- [WORK INSTRUCTION] Please copy every line from the following entries in which the word "book" appears.

- [AVAILABLE DATA]
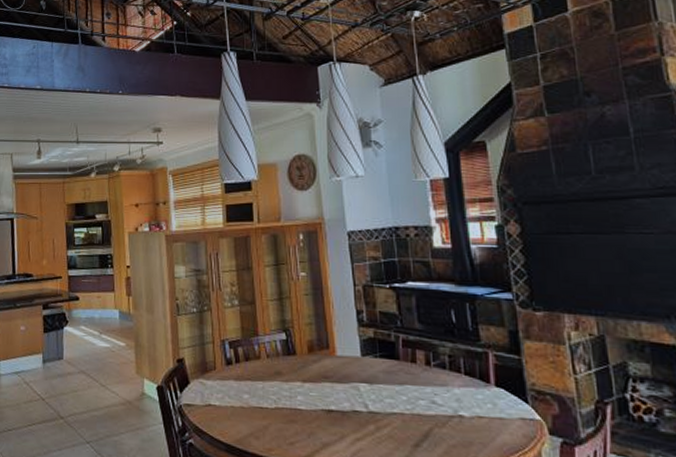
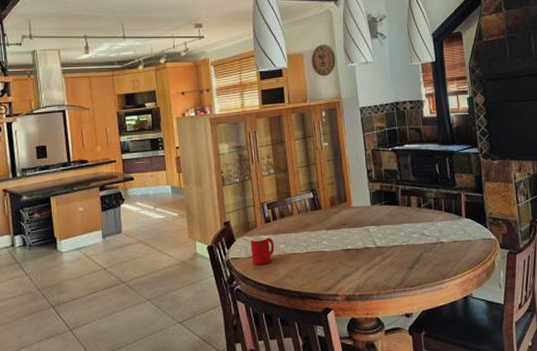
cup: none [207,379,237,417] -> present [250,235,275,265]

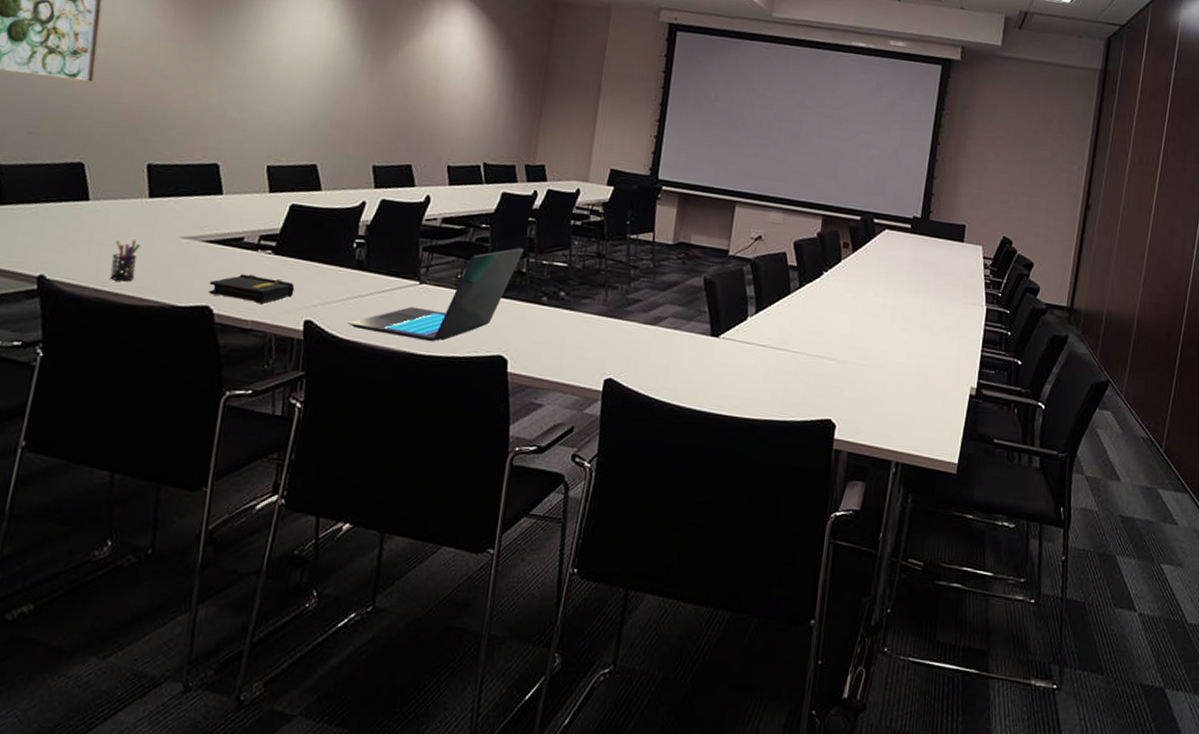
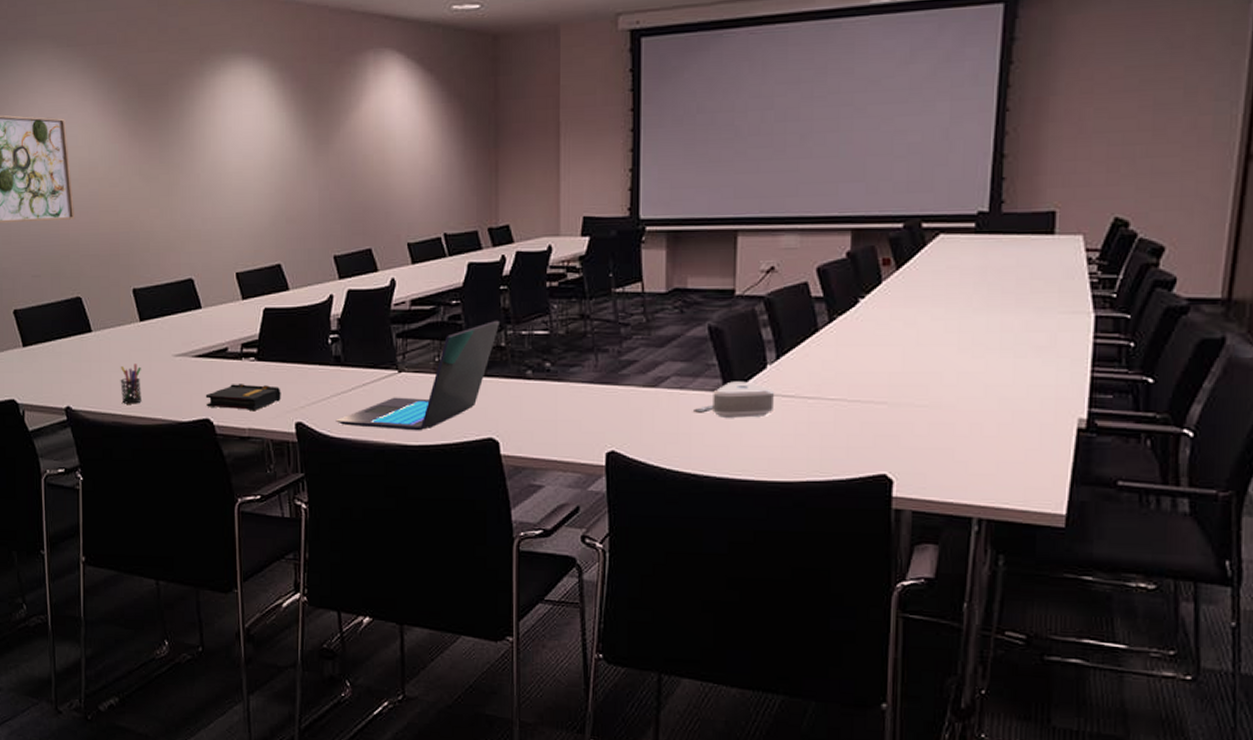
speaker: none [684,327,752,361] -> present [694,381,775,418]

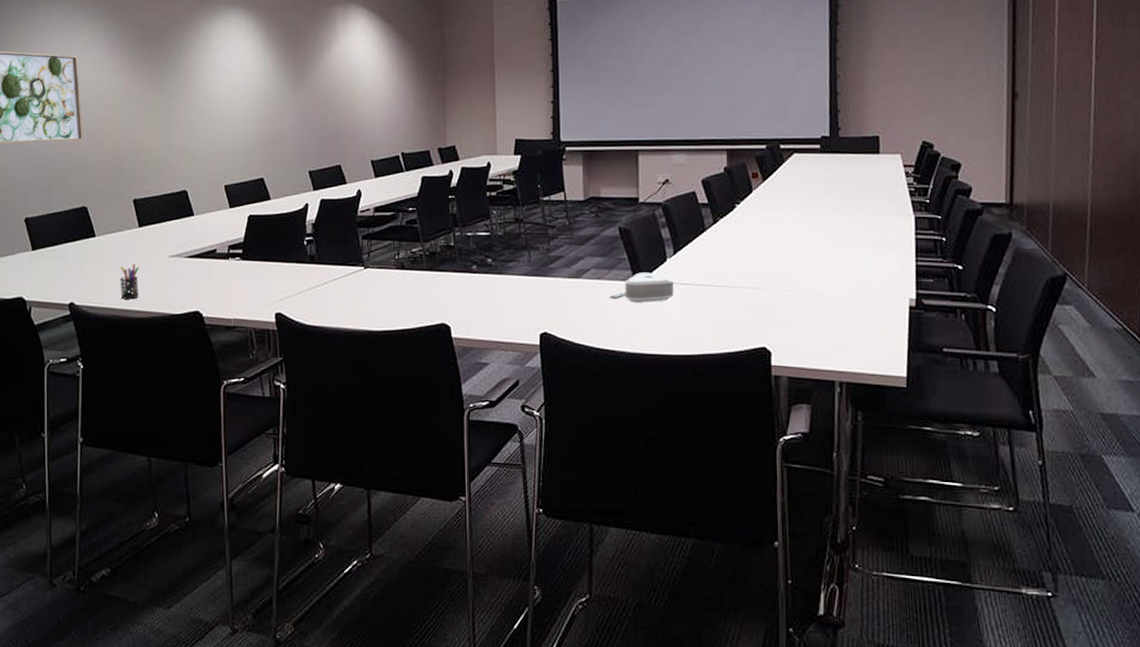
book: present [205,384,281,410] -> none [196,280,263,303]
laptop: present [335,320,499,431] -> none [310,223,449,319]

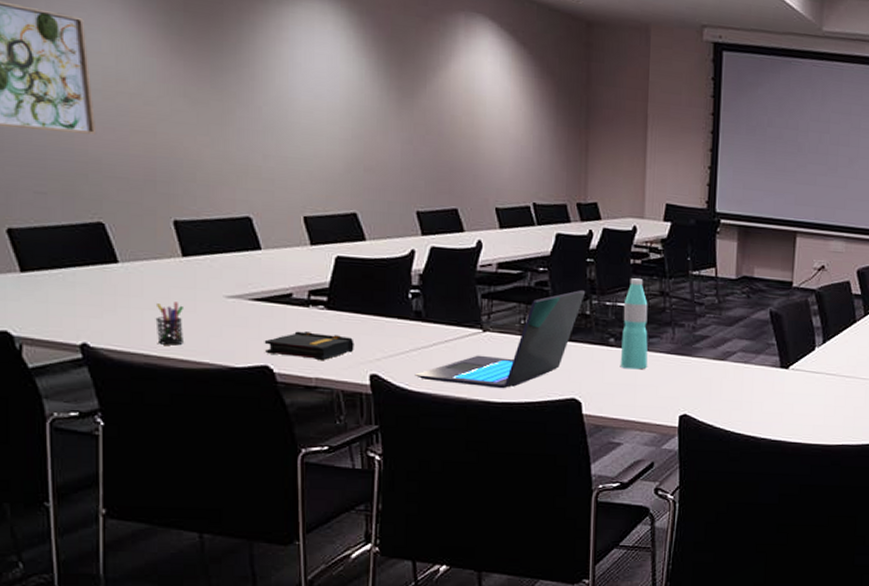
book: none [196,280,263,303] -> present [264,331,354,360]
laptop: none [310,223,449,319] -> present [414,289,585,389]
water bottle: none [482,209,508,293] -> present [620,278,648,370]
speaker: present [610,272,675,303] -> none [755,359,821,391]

- [RESPONSE AREA]
book: present [205,384,281,410] -> none [196,280,263,303]
book: none [196,280,263,303] -> present [264,331,354,360]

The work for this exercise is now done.